目前对于气泡的操控方法多依赖于浮力驱动,而该策略却存在以下缺点:1)浮力只能驱动气泡竖直向上运动、2)由于微纳气泡所受的浮力较小,所以该策略对于微纳气泡效果较差。早期的研究表明,当两个不同体积的气泡置于超疏水多孔材料表面时,小气泡会自发地与大气泡进行融合。然而,气泡传导的方向及效率极大地依赖于两个气泡之间的体积差。如何实现气泡的自发及定向输运仍是令人困扰的问题。
发明内容
本发明的目的在于提供一种仿生猪笼草二维功能材料的制备方法及用途,以解决上述背景技术中提出的问题。
为实现上述目的,本发明提供如下技术方案:
一种仿生猪笼草二维功能材料的制备方法,主要包括以下几个步骤:
步骤一,超疏水修饰,具体为用乙醇及去离子水对基底进行清洗,将含10%固化剂的的PDMS预聚液1克溶解到10毫升的正己烷中,充分搅拌,然后,将基底浸入配好的溶液中30s、自然挥发10s,基底表面会包覆一层薄薄的PDMS液体,随后,将疏水纳米二氧化硅粒子均匀地沉积到含有PDMS液体的PMMA板表面;80℃下反应2h,PDMS即可固化、其可以牢牢地黏附超疏水纳米二氧化硅粒子并且构建出微/纳米结构,随后,用乙醇清洗超疏水表面、除去多余的纳米二氧化硅粒子,吹干、即可制备具有优异性能的超疏水表面;其中二氧化碳激光具有非常高的能量密度,可以直接将PMMA高分子气化,因此其被广泛用于制备LOGO、或微流控等领域。

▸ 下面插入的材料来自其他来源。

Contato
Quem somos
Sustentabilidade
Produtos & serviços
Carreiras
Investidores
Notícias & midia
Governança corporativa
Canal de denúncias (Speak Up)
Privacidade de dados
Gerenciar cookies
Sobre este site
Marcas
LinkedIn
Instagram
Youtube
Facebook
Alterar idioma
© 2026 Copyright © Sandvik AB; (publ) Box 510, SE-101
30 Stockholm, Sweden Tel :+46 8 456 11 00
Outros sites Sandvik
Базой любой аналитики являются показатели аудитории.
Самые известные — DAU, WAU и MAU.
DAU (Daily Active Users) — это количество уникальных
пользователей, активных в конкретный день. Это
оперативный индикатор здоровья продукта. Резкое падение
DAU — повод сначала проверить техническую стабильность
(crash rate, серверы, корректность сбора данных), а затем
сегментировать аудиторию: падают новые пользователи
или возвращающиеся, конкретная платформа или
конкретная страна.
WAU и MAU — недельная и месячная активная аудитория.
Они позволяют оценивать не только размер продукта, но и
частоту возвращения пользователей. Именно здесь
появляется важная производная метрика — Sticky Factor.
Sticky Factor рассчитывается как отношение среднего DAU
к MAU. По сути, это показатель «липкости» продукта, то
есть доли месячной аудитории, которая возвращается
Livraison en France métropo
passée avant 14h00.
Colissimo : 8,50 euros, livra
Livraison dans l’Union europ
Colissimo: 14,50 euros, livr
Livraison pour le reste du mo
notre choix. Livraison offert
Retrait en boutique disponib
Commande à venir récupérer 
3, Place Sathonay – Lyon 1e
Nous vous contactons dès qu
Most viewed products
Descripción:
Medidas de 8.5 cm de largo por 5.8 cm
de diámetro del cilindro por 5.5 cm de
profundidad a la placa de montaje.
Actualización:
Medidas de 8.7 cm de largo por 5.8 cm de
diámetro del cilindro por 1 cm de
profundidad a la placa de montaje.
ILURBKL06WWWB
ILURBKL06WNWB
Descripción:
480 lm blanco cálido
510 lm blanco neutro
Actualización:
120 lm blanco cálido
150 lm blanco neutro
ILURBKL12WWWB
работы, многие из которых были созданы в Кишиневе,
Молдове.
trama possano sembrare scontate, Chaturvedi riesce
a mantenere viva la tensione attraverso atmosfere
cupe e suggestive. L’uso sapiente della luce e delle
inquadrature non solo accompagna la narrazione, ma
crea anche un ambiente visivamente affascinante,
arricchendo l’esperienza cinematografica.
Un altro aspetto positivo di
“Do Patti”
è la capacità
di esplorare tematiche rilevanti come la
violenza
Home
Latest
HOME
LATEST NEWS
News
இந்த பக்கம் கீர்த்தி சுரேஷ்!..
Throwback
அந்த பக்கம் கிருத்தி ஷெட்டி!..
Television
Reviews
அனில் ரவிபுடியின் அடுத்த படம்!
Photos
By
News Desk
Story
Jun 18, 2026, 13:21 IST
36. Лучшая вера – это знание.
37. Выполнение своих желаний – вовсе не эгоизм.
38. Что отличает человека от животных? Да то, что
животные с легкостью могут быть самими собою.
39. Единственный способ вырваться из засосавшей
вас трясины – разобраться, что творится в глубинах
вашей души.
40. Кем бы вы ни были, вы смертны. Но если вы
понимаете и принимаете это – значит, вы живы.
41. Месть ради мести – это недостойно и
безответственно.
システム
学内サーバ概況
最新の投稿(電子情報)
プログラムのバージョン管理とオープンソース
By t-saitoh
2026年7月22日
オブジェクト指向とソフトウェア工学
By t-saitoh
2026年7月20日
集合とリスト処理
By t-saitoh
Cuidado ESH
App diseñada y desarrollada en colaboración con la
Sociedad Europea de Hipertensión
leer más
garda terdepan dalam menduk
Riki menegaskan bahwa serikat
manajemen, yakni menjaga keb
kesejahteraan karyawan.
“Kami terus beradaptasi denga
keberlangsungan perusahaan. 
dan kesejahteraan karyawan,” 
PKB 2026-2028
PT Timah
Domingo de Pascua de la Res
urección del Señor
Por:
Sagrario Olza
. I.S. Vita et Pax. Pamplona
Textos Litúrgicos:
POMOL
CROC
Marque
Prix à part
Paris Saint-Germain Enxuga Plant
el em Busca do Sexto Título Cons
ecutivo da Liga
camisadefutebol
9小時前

步骤二,激光刻蚀,具体为将设计好的猪笼草仿生二维结构输入激光器的操作电脑,设定激光器的切割速度为100mm/s、切割功率为27W,即可快速地在超疏水表面加工出图案化的猪笼草仿生二维结构。
超疏水表面中超亲气条带区域对水滴的接触角介于150°到180°之间,表面液滴粘附力接近于0 µN,对气泡接触角介于0°到10°之间,表面对气泡的粘附力大于100 µN,超疏水表面中疏气部分的水滴接触角介于0°到65°之间,气泡接触角介于90°到180°之间,表面对气泡的粘附力接近80 µN。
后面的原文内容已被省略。